In a recent study conducted by the researchers at the University of Wisconsin, Madison, it has been found that earlier the days used to be only 18 hours long; however, that was 1.4 billion years ago when the moon was closer to the Earth and hence altered the way Earth used to spin on its axis.
One of the ways Professor Meyers was able to make these predictions was by studying a 10 million old rock, which gave him information about the Earth’s climatic cycles. This method of making predictions is called Astrochronology. This method links the astronomical theory with geological observations to study the Earth’s geologic history and help reconstruct the history of the solar system by studying climate change as seen in the rocks.

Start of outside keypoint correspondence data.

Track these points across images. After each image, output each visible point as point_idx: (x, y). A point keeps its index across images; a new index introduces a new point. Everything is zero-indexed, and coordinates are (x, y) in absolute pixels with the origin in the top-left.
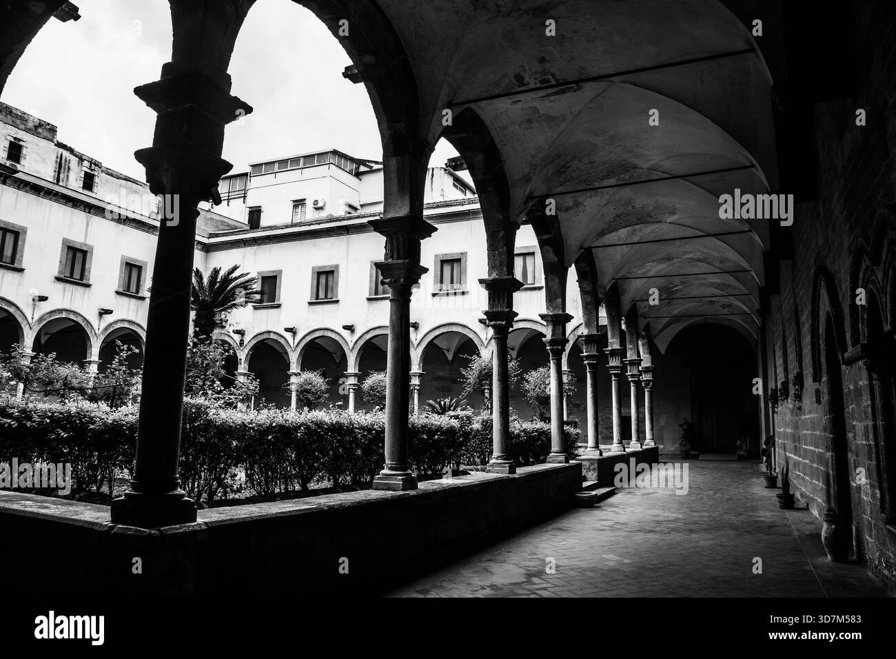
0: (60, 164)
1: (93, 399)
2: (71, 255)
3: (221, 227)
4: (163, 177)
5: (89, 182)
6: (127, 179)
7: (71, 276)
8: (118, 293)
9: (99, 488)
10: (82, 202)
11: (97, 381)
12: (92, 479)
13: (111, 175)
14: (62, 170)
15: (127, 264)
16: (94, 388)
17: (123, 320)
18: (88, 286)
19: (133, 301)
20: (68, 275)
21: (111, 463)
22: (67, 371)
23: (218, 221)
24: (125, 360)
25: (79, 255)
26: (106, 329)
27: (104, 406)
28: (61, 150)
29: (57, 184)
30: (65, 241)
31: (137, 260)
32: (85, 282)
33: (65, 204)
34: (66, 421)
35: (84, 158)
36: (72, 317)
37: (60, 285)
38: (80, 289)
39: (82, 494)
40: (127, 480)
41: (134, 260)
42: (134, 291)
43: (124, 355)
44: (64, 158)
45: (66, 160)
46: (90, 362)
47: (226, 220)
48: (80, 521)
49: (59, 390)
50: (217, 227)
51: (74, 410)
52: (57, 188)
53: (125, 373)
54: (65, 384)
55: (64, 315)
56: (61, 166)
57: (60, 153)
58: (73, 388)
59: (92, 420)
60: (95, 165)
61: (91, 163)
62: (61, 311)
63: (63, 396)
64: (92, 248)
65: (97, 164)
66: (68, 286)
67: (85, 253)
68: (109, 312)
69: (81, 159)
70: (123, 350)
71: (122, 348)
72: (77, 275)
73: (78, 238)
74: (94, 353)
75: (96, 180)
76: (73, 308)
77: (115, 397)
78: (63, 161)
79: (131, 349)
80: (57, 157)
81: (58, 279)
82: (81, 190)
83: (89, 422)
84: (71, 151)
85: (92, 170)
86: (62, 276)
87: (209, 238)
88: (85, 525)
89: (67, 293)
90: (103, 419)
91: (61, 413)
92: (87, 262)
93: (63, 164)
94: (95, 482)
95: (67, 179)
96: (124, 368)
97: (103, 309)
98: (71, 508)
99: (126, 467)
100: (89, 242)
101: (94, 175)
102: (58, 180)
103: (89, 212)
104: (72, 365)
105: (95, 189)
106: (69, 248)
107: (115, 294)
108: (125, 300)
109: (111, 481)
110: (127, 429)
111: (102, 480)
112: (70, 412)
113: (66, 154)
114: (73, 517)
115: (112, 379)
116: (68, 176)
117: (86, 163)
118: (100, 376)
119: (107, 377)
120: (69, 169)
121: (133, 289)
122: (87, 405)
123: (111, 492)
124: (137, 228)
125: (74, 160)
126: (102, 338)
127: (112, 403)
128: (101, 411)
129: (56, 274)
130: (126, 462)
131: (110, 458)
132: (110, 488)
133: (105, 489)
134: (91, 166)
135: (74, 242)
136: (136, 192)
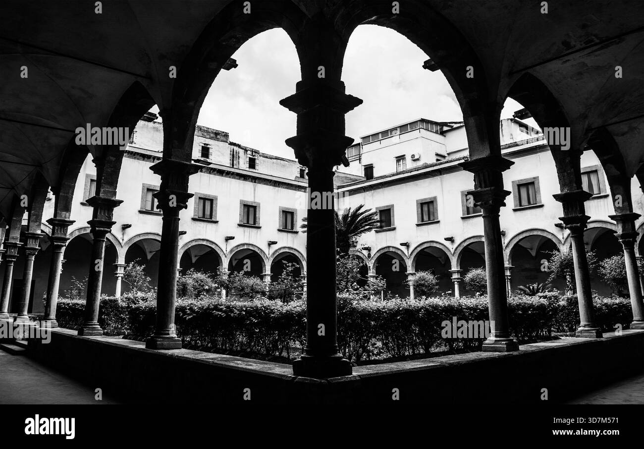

There, however, is still some uncertainty with this method as it requires one to back millions of years. Hence to deal with this uncertainty, researchers have combined the statistical method developed by Professor Meyers in 2015, called the TimeOpt, with the astronomical theory, geologic data and a branch of analysis called Bayesian inversion to be more certain and get a better grip of the uncertainty in the study system.
The movement of the Earth is said to be affected by celestial bodies nearby such as the moon which exerts a force dude their gravitational field. These variations are collectively called the Milankovitch cycle which impacts factors such as the distribution of sunlight on the planet based on the rotation and tilt of Earth, as well as its climatic rhythms. It also has been found that the distance of the moon from the earth is increasing at the rate of 3.82 centimetres per year which at this point does not seem to make much of a difference but in the future will have an impact on the length of the days on Earth.